I started listening to THE ESCAPE ROOM by Megan Goldin on CD while I was running around town doing errands. I came home and plucked a copy of the galley from my shelf (my other choice was to play the CDs over our outdoor speaker system, and I could not see my music-loving husband going for that), and spent a lovely afternoon in the pool reading this fast-paced story. Before I knew it, I was 200 pages in and wrapped up reading it that same night.

Four highly competitive hedge fund traders at a Wall Street firm are summoned to come in on a weekend for a team-building exercise that takes place in an escape room. (Having done one of these a few weeks ago and failing miserably at it made it all the more interesting.) They all feel that they are above this, but are too paranoid about losing not to participate. These are people who are sharks about making money and winning, and they will compete at any cost.

They soon start to realize that this is not a typical exercise; there’s a hidden meaning that they’re uncovering, and it’s sending them in a direction that they never saw coming.
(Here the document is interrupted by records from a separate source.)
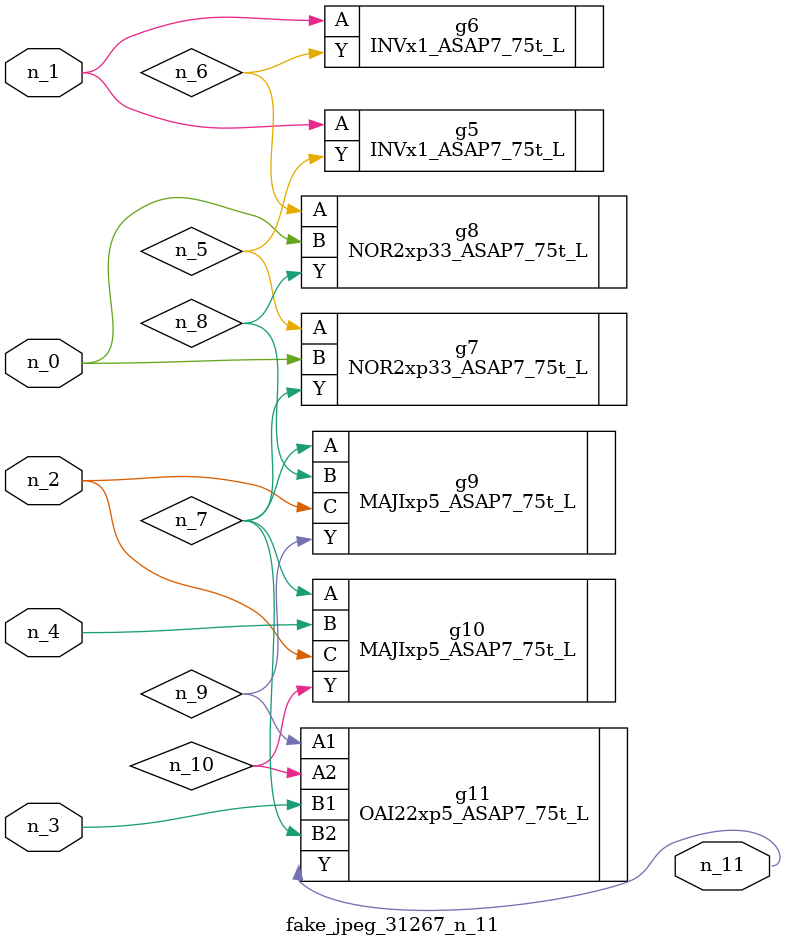
<source format=v>
module fake_jpeg_31267_n_11 (n_3, n_2, n_1, n_0, n_4, n_11);

input n_3;
input n_2;
input n_1;
input n_0;
input n_4;

output n_11;

wire n_10;
wire n_8;
wire n_9;
wire n_6;
wire n_5;
wire n_7;

INVx1_ASAP7_75t_L g5 ( 
.A(n_1),
.Y(n_5)
);

INVx1_ASAP7_75t_L g6 ( 
.A(n_1),
.Y(n_6)
);

NOR2xp33_ASAP7_75t_L g7 ( 
.A(n_5),
.B(n_0),
.Y(n_7)
);

MAJIxp5_ASAP7_75t_L g9 ( 
.A(n_7),
.B(n_8),
.C(n_2),
.Y(n_9)
);

NOR2xp33_ASAP7_75t_L g8 ( 
.A(n_6),
.B(n_0),
.Y(n_8)
);

OAI22xp5_ASAP7_75t_L g11 ( 
.A1(n_9),
.A2(n_10),
.B1(n_3),
.B2(n_7),
.Y(n_11)
);

MAJIxp5_ASAP7_75t_L g10 ( 
.A(n_7),
.B(n_4),
.C(n_2),
.Y(n_10)
);


endmodule
</source>
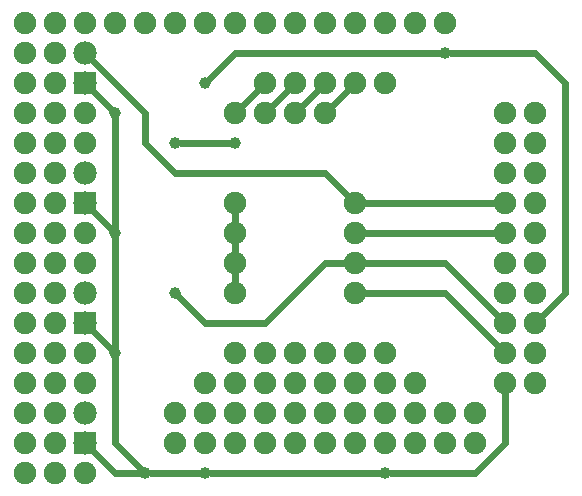
<source format=gtl>
G04 MADE WITH FRITZING*
G04 WWW.FRITZING.ORG*
G04 DOUBLE SIDED*
G04 HOLES PLATED*
G04 CONTOUR ON CENTER OF CONTOUR VECTOR*
%ASAXBY*%
%FSLAX23Y23*%
%MOIN*%
%OFA0B0*%
%SFA1.0B1.0*%
%ADD10C,0.039370*%
%ADD11C,0.078000*%
%ADD12C,0.075000*%
%ADD13C,0.075433*%
%ADD14R,0.078000X0.078000*%
%ADD15C,0.024000*%
%LNCOPPER1*%
G90*
G70*
G54D10*
X701Y1471D03*
X701Y171D03*
X401Y1371D03*
X401Y971D03*
X401Y571D03*
X501Y171D03*
X601Y1271D03*
X801Y1271D03*
X601Y771D03*
X1501Y1571D03*
X1301Y171D03*
G54D11*
X301Y271D03*
X301Y371D03*
X301Y1471D03*
X301Y1571D03*
X301Y671D03*
X301Y771D03*
X301Y1071D03*
X301Y1171D03*
G54D12*
X1201Y971D03*
X801Y971D03*
X1201Y871D03*
X801Y871D03*
X1201Y1071D03*
X801Y1071D03*
X1201Y771D03*
X801Y771D03*
G54D13*
X1401Y371D03*
X1301Y371D03*
X1201Y371D03*
X1101Y371D03*
X601Y371D03*
X1601Y371D03*
X701Y371D03*
X801Y371D03*
X1001Y371D03*
X901Y371D03*
X1401Y471D03*
X1301Y471D03*
X1201Y471D03*
X1101Y471D03*
X1001Y471D03*
X901Y471D03*
X701Y471D03*
X801Y471D03*
X1401Y271D03*
X1301Y271D03*
X1201Y271D03*
X1101Y271D03*
X1501Y271D03*
X1501Y371D03*
X1301Y571D03*
X1201Y571D03*
X1101Y571D03*
X1001Y271D03*
X1001Y571D03*
X101Y1171D03*
X201Y1171D03*
X901Y271D03*
X901Y571D03*
X101Y1071D03*
X201Y1071D03*
X101Y1371D03*
X201Y1371D03*
X101Y1571D03*
X201Y1571D03*
X101Y1471D03*
X201Y1471D03*
X1201Y1671D03*
X401Y1671D03*
X801Y1671D03*
X101Y1671D03*
X201Y1671D03*
X101Y1271D03*
X201Y1271D03*
X1401Y1671D03*
X601Y1671D03*
X1001Y1671D03*
X601Y271D03*
X1601Y271D03*
X701Y271D03*
X801Y271D03*
X301Y1671D03*
X301Y1371D03*
X301Y971D03*
X301Y571D03*
X301Y1271D03*
X301Y871D03*
X301Y471D03*
X801Y571D03*
X301Y171D03*
X101Y171D03*
X201Y171D03*
X101Y271D03*
X201Y271D03*
X101Y371D03*
X201Y371D03*
X101Y471D03*
X201Y471D03*
X101Y571D03*
X201Y571D03*
X101Y671D03*
X201Y671D03*
X101Y771D03*
X201Y771D03*
X101Y871D03*
X201Y871D03*
X101Y971D03*
X201Y971D03*
X1501Y1671D03*
X701Y1671D03*
X1101Y1671D03*
X1301Y1671D03*
X501Y1671D03*
X901Y1671D03*
X1701Y871D03*
X1701Y1171D03*
X1701Y571D03*
X1701Y471D03*
X1701Y1071D03*
X1701Y971D03*
X1701Y771D03*
X1701Y1371D03*
X1701Y671D03*
X1701Y1271D03*
X1801Y571D03*
X1801Y471D03*
X1801Y671D03*
X1801Y771D03*
X1801Y871D03*
X1801Y971D03*
X1801Y1071D03*
X1801Y1171D03*
X1801Y1271D03*
X1801Y1371D03*
X1101Y1371D03*
X1201Y1471D03*
X1001Y1371D03*
X1101Y1471D03*
X801Y1371D03*
X901Y1471D03*
X1301Y1471D03*
X901Y1371D03*
X1001Y1471D03*
G54D14*
X301Y271D03*
X301Y1471D03*
X301Y671D03*
X301Y1071D03*
G54D15*
X800Y1571D02*
X714Y1484D01*
D02*
X1482Y1571D02*
X800Y1571D01*
D02*
X720Y171D02*
X1282Y171D01*
D02*
X520Y171D02*
X682Y171D01*
D02*
X600Y1171D02*
X501Y1271D01*
D02*
X1101Y1171D02*
X600Y1171D01*
D02*
X501Y1271D02*
X501Y1371D01*
D02*
X501Y1371D02*
X322Y1549D01*
D02*
X387Y584D02*
X322Y649D01*
D02*
X1180Y1091D02*
X1101Y1171D01*
D02*
X400Y171D02*
X482Y171D01*
D02*
X322Y249D02*
X400Y171D01*
D02*
X400Y271D02*
X487Y184D01*
D02*
X400Y552D02*
X400Y271D01*
D02*
X401Y590D02*
X401Y952D01*
D02*
X401Y990D02*
X401Y1352D01*
D02*
X387Y1384D02*
X322Y1450D01*
D02*
X387Y984D02*
X322Y1050D01*
D02*
X1101Y870D02*
X902Y670D01*
D02*
X902Y670D02*
X700Y670D01*
D02*
X700Y670D02*
X614Y757D01*
D02*
X1172Y871D02*
X1101Y870D01*
D02*
X782Y1271D02*
X620Y1271D01*
D02*
X1500Y870D02*
X1229Y871D01*
D02*
X1672Y1071D02*
X1229Y1071D01*
D02*
X1672Y971D02*
X1229Y971D01*
D02*
X1680Y691D02*
X1500Y870D01*
D02*
X1500Y770D02*
X1680Y591D01*
D02*
X1229Y771D02*
X1500Y770D01*
D02*
X1800Y1570D02*
X1520Y1571D01*
D02*
X1900Y1471D02*
X1800Y1570D01*
D02*
X1900Y771D02*
X1900Y1471D01*
D02*
X1821Y691D02*
X1900Y771D01*
D02*
X801Y999D02*
X801Y1042D01*
D02*
X801Y899D02*
X801Y942D01*
D02*
X801Y842D02*
X801Y799D01*
D02*
X1701Y270D02*
X1701Y442D01*
D02*
X1600Y171D02*
X1701Y270D01*
D02*
X1320Y171D02*
X1600Y171D01*
D02*
X1180Y1450D02*
X1121Y1391D01*
D02*
X1080Y1450D02*
X1021Y1391D01*
D02*
X980Y1450D02*
X921Y1391D01*
D02*
X880Y1450D02*
X821Y1391D01*
G04 End of Copper1*
M02*
</source>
As the story unfolds, we see why each of them has ended up in that room, and why they will have trouble getting out. Revenge is a powerful weapon!

I emailed Megan to ask how she wrote this well about the world of New York finance, given her background reporting from the Middle East and that she is now living in Australia. I felt that I was very inside this competitive world. She replied, “When I lived in Singapore, there were a couple of investment banks in my office buildings and quite a lot of bankers living in my apartment complex. I have to admit that I am a bit of a people watcher and conversation listener in elevators, so I absorbed quite a lot from those interactions.

“In addition, I read whatever I could about that world and then went onto investment banker and Wall Street broker forums and social media feeds and trawled through thousands of conversations and comments until I had a pretty good sense of what their life was like. In addition, I have friends who worked at banks. Over the years they used to tell me about the office politics, especially all the fun and games around bonus time. So that helped too.”

This is definitely a one-sit thriller!